**Exercise directions**
Return every line of the records below that contains the string "Wrap", matching case exactly.

Saved data entries:
______

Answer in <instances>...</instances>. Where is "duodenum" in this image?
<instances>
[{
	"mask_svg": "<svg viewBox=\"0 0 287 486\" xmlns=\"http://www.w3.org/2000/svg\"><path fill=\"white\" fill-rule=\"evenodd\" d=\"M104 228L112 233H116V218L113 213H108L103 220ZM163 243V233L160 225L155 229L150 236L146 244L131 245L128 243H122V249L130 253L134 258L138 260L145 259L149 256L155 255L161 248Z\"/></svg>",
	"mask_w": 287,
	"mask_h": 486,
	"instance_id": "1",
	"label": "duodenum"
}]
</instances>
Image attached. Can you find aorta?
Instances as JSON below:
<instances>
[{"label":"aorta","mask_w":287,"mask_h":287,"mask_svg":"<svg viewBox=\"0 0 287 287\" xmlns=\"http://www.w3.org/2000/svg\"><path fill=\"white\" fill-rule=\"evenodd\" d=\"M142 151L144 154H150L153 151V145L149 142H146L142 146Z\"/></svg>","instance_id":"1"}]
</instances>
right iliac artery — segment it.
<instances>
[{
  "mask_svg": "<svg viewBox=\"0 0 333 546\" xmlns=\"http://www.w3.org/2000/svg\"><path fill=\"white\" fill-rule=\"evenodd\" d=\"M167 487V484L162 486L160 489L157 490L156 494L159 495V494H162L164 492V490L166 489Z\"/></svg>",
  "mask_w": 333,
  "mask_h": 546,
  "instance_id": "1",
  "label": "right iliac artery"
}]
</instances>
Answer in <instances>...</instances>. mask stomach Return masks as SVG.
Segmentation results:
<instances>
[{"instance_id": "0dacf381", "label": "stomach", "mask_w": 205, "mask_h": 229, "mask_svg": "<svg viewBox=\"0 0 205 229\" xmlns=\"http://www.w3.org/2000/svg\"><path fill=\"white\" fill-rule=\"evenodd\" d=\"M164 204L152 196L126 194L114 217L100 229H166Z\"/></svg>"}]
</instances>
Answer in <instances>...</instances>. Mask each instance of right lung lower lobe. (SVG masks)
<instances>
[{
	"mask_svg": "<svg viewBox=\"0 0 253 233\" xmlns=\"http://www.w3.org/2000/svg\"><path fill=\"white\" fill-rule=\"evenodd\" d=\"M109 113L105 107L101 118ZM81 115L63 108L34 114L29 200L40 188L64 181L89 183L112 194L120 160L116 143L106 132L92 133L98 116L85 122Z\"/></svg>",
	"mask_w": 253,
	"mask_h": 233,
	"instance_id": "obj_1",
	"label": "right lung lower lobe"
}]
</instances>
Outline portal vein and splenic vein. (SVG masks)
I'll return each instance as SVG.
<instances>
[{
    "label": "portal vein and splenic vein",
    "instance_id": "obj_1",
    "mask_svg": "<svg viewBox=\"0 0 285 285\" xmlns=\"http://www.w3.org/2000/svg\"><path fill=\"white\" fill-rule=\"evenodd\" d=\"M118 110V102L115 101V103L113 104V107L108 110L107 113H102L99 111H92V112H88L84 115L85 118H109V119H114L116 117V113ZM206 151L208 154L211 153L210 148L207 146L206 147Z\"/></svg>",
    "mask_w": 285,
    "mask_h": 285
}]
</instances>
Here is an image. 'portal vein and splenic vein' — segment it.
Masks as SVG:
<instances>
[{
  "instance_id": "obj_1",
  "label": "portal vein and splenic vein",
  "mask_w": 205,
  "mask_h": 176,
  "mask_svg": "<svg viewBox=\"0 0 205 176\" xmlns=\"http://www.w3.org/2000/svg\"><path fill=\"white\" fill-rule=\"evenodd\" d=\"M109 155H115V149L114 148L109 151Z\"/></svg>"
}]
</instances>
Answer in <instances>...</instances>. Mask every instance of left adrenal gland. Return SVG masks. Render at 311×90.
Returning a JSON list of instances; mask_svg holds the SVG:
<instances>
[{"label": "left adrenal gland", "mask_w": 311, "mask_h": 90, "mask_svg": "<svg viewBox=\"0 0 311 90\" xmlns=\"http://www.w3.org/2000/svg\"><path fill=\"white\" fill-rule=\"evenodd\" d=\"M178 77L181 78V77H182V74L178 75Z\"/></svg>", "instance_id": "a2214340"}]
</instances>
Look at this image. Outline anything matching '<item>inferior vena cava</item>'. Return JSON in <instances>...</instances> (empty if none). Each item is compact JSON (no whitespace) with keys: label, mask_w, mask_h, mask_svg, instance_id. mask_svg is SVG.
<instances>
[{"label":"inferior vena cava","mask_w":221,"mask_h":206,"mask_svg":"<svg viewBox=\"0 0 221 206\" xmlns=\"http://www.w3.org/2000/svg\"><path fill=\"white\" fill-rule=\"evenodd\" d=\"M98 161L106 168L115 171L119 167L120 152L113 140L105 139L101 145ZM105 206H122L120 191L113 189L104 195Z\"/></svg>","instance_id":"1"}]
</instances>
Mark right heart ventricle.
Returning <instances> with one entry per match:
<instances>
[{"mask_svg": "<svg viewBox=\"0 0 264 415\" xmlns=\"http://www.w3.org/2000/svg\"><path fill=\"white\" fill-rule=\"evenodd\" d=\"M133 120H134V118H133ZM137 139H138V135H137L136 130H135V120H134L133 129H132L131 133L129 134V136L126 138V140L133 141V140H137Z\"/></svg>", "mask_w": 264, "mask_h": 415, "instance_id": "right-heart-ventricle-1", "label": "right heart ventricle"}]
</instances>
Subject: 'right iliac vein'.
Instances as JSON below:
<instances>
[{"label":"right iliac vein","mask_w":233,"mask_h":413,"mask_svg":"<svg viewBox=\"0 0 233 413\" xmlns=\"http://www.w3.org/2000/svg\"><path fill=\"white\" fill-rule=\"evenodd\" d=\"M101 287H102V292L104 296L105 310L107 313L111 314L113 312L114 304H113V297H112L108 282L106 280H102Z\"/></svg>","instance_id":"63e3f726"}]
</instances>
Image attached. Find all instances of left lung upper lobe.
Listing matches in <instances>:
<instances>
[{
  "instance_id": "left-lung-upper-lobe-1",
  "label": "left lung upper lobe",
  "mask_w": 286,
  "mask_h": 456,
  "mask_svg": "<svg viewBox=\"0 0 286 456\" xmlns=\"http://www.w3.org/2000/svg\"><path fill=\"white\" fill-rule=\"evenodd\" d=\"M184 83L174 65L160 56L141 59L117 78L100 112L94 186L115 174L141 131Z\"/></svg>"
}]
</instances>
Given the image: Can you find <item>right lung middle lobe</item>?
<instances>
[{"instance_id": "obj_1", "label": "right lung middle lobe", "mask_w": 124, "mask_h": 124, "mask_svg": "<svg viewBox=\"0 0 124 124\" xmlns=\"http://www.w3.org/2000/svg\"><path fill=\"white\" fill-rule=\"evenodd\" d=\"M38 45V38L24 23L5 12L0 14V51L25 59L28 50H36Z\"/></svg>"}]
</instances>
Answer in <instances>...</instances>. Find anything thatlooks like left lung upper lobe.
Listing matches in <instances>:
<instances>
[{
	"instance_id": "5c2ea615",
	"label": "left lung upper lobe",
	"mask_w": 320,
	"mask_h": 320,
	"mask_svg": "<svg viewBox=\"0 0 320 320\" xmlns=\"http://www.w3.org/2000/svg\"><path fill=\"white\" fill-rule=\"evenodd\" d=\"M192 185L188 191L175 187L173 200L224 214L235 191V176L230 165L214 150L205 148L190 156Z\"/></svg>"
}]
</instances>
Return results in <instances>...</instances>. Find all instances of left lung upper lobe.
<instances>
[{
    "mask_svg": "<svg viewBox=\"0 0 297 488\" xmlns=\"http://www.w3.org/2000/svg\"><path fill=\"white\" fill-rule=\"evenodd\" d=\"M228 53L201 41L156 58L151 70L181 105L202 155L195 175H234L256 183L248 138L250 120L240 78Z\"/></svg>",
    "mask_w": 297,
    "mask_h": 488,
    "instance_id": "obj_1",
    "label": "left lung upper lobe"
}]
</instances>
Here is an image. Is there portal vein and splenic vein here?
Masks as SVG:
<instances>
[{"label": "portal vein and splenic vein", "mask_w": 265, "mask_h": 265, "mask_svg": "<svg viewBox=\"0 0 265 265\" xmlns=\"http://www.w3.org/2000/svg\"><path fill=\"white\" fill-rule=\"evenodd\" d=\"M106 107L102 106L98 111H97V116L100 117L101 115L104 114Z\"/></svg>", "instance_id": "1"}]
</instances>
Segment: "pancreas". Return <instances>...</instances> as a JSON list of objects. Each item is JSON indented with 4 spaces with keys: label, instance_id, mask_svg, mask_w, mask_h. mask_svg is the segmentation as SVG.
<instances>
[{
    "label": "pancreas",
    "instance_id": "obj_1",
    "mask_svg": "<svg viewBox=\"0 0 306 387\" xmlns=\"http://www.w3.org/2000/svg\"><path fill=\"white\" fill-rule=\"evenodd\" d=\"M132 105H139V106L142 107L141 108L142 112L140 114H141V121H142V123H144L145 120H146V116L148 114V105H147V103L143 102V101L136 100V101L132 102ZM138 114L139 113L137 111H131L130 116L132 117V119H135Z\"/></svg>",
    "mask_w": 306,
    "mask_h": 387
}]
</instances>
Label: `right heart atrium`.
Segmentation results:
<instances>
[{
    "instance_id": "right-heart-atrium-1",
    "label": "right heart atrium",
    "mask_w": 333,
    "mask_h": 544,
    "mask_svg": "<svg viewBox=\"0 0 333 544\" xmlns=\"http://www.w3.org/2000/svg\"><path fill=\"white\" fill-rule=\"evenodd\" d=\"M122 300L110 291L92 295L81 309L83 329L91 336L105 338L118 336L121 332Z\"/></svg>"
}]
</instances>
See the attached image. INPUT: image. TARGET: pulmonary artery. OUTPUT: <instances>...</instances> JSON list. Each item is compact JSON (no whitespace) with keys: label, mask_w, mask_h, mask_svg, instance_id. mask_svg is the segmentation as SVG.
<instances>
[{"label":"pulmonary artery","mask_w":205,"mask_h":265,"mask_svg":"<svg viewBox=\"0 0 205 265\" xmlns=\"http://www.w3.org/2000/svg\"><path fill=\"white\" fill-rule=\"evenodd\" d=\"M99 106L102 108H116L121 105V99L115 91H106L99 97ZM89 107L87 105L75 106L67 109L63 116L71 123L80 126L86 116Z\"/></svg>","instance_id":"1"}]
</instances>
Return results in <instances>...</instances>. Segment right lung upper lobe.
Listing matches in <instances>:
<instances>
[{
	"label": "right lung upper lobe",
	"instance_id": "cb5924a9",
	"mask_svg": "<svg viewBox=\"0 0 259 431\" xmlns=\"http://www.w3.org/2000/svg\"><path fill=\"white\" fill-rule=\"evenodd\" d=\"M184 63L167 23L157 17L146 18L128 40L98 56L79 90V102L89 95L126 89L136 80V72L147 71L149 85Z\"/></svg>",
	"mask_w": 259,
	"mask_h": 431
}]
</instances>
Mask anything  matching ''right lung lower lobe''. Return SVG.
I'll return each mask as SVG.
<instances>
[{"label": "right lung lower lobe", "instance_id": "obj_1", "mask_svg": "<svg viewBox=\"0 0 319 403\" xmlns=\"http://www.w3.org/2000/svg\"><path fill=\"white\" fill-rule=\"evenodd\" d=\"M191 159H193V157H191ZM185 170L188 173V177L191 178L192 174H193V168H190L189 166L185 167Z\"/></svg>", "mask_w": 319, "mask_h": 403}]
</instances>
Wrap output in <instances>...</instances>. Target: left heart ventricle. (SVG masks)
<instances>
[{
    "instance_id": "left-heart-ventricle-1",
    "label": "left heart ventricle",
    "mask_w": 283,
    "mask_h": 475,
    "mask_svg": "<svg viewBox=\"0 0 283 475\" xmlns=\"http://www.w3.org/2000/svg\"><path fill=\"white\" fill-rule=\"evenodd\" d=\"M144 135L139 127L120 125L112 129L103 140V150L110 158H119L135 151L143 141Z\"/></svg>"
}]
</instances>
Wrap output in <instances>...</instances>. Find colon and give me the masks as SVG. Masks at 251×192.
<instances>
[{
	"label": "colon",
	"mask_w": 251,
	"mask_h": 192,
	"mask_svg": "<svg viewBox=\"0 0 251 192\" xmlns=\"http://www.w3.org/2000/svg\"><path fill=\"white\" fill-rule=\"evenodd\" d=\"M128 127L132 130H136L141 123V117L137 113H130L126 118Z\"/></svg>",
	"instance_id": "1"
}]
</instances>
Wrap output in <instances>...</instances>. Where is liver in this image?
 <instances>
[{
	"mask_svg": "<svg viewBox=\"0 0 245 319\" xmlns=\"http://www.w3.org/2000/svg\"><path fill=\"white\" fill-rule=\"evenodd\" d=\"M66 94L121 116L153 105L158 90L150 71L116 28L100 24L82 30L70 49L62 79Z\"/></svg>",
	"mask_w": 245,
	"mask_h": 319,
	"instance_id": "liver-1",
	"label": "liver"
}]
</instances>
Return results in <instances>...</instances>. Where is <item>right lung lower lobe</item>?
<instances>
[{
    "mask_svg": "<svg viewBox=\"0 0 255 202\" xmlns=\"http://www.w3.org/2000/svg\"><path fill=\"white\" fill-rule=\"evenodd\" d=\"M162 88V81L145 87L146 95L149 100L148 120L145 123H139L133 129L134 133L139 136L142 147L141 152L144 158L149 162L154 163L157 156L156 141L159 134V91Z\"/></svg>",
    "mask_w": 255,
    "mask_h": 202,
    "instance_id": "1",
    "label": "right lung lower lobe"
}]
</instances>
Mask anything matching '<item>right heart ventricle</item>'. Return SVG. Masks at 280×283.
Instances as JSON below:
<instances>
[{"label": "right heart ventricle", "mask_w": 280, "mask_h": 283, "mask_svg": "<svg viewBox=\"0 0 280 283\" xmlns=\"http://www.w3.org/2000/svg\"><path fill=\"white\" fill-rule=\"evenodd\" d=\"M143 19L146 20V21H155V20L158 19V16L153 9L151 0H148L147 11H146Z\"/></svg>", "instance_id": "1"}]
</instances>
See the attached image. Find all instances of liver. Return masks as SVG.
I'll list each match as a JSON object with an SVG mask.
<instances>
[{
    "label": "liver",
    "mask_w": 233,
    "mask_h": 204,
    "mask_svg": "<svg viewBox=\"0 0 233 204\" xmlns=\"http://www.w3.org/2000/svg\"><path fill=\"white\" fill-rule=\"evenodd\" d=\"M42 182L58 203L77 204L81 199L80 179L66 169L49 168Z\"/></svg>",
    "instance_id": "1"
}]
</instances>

______

**Complete response**
Wrap output in <instances>...</instances>. Target: left heart ventricle. (SVG masks)
Wrap output in <instances>...</instances>. Find colon and give me the masks as SVG. Masks at 251×192.
Wrap output in <instances>...</instances>. Where is liver in this image?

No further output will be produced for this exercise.